**DATA SHOWN:**
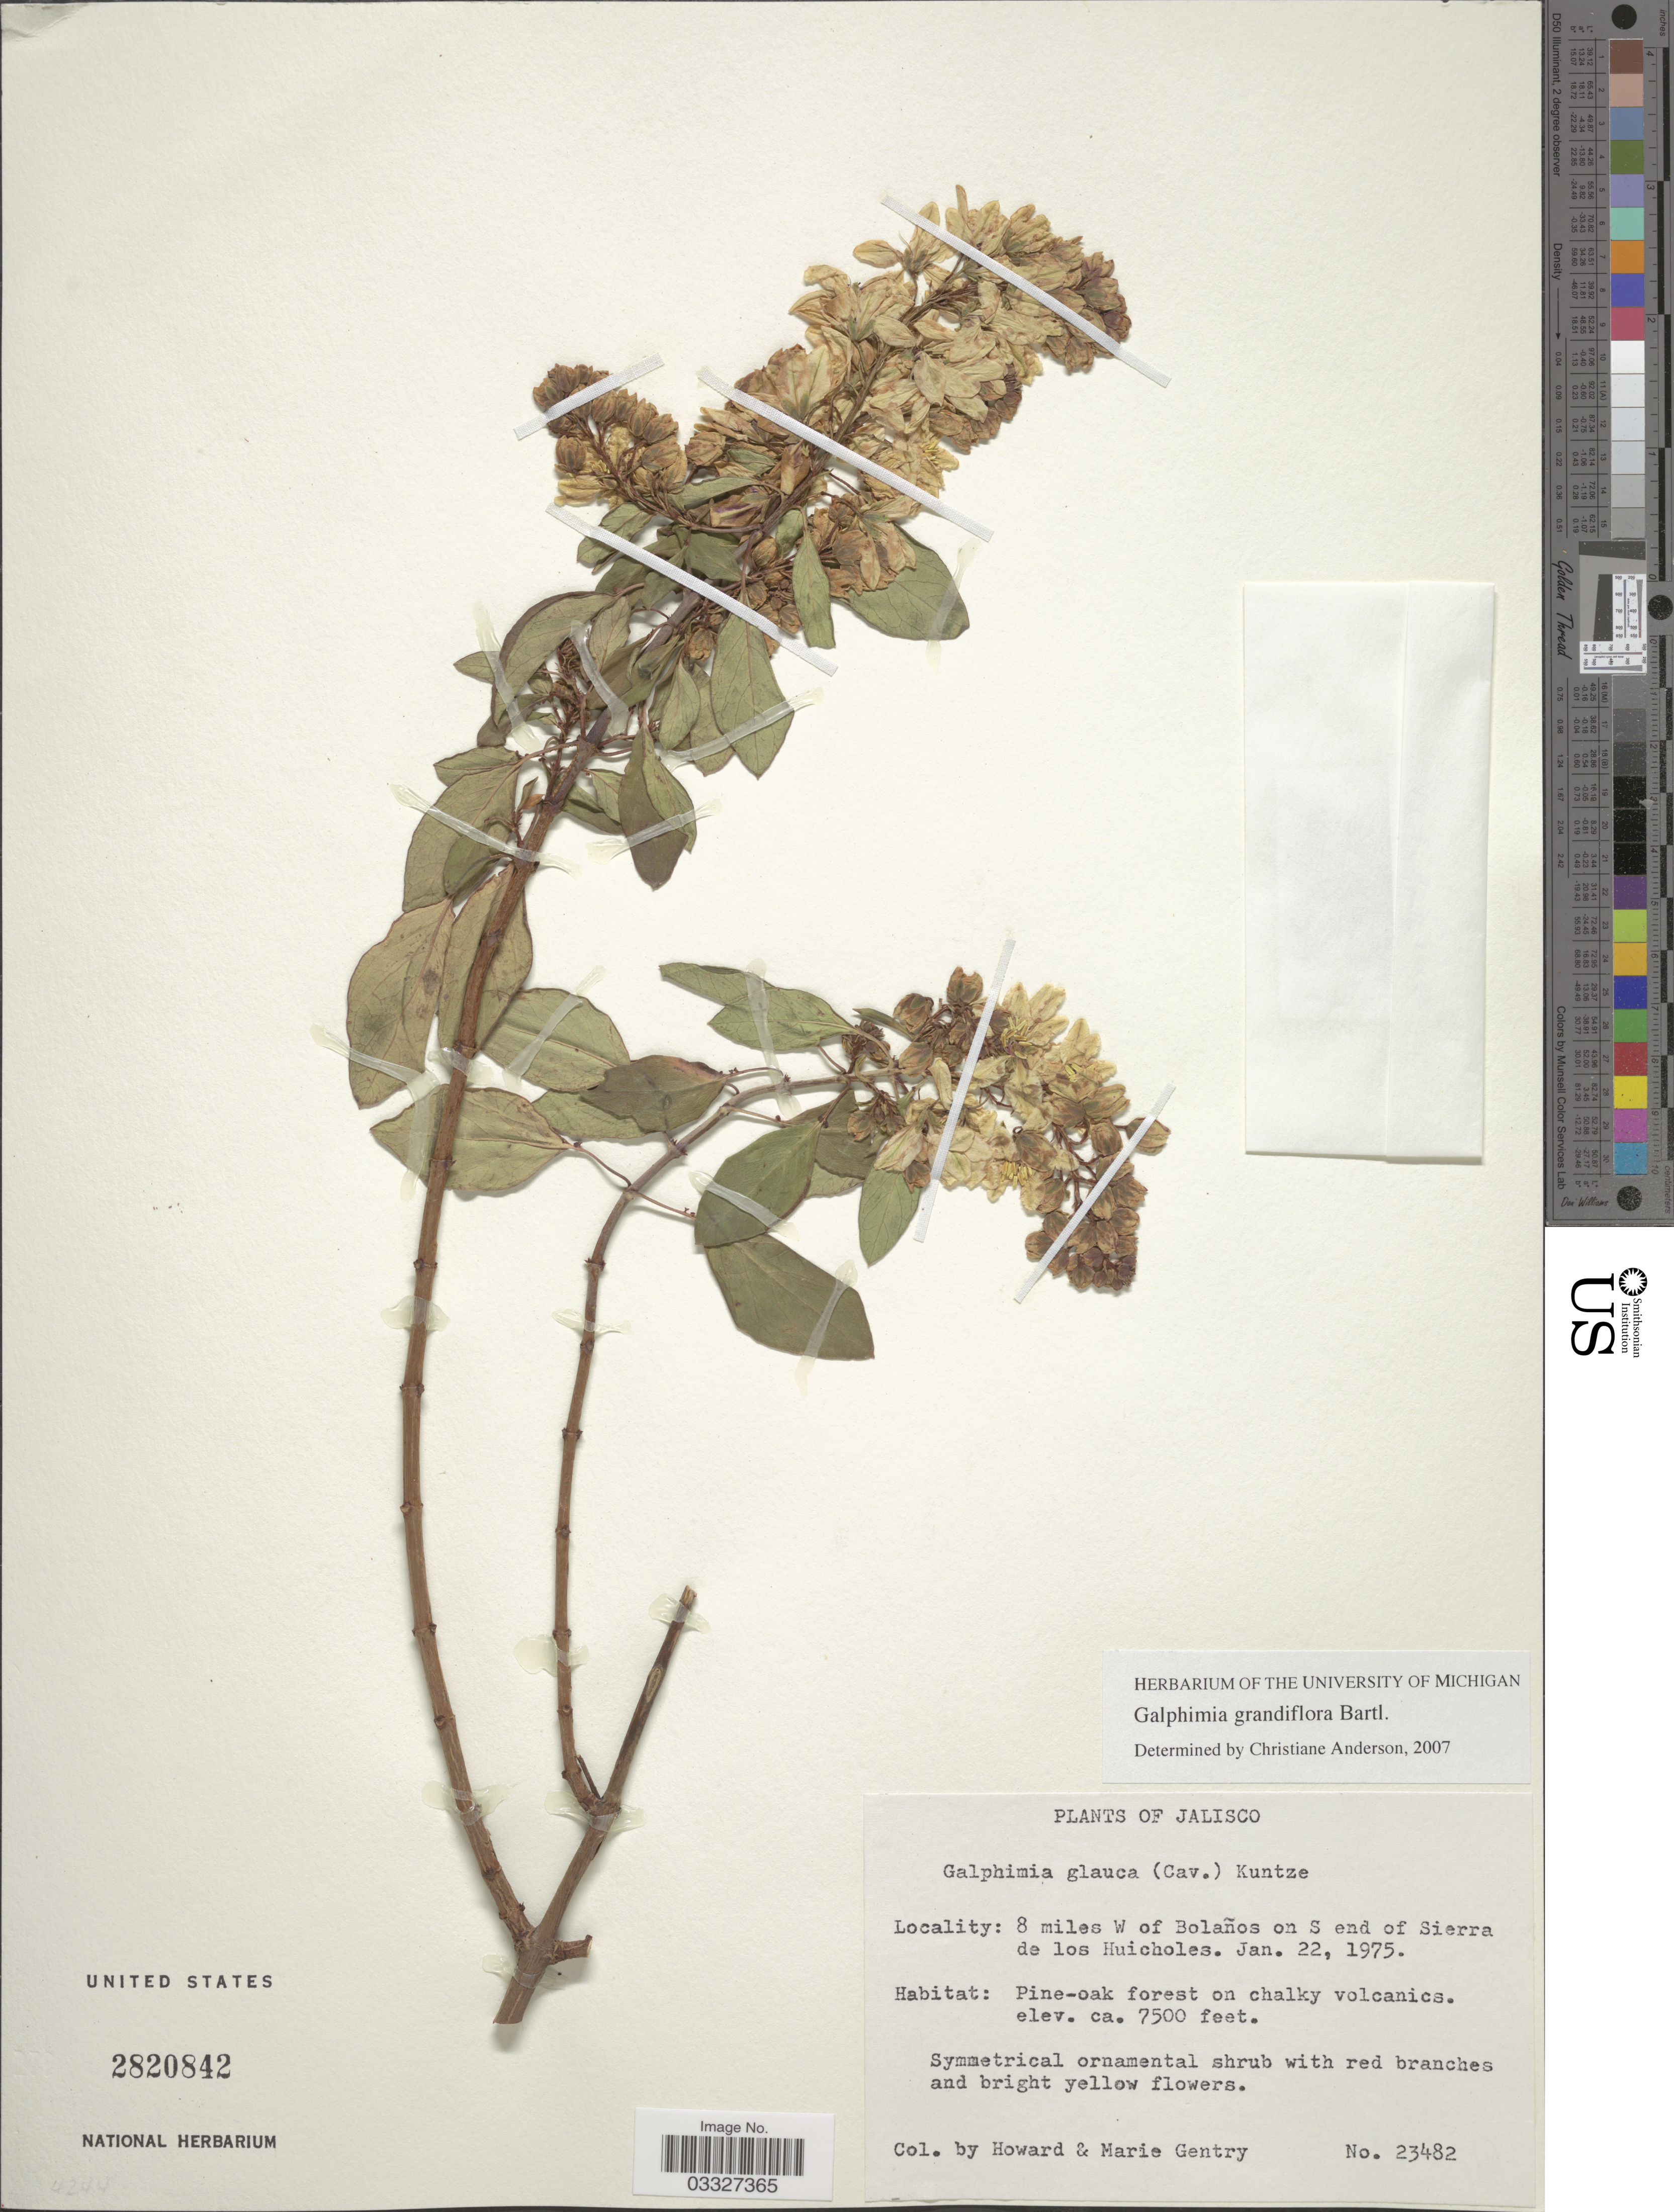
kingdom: Plantae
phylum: Tracheophyta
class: Magnoliopsida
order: Malpighiales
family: Malpighiaceae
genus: Galphimia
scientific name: Galphimia grandiflora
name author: Bartl.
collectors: H. S. Gentry & M. Gentry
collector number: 23482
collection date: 1975-01-22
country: Mexico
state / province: Jalisco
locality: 8 miles W of Bolaños on S end of Sierra de los Huicholes.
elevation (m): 2286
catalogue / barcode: US 2820842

**INSTRUCTIONS TO FOLLOW:**
Lay out the lines of all the items above as a JSON list of strings, one string per line, skipping blank lines and leaving out the pictures.

**FULL RESPONSE:**
[
  "kingdom: Plantae",
  "phylum: Tracheophyta",
  "class: Magnoliopsida",
  "order: Malpighiales",
  "family: Malpighiaceae",
  "genus: Galphimia",
  "scientific name: Galphimia grandiflora",
  "name author: Bartl.",
  "collectors: H. S. Gentry & M. Gentry",
  "collector number: 23482",
  "collection date: 1975-01-22",
  "country: Mexico",
  "state / province: Jalisco",
  "locality: 8 miles W of Bolaños on S end of Sierra de los Huicholes.",
  "elevation (m): 2286",
  "catalogue / barcode: US 2820842"
]